What the task requires ::
Scan the entries below for "exec" and copy each line that holds it.

Records from a data collection:
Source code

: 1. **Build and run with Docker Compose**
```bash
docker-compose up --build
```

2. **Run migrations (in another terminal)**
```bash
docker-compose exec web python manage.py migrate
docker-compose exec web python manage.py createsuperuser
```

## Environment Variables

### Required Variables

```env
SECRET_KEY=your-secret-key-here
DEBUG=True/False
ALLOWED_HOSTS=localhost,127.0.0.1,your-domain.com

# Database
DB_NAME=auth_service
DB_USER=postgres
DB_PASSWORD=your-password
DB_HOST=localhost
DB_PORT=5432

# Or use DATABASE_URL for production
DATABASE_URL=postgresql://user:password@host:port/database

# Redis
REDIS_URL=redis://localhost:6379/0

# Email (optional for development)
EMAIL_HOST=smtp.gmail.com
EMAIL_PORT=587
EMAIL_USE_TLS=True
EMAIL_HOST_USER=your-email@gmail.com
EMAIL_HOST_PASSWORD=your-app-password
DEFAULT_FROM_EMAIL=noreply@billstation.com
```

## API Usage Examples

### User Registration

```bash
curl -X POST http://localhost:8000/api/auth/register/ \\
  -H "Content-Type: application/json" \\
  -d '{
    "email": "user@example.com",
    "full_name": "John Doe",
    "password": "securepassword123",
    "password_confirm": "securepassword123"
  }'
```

Answer space ::
docker-compose exec web python manage.py migrate
docker-compose exec web python manage.py createsuperuser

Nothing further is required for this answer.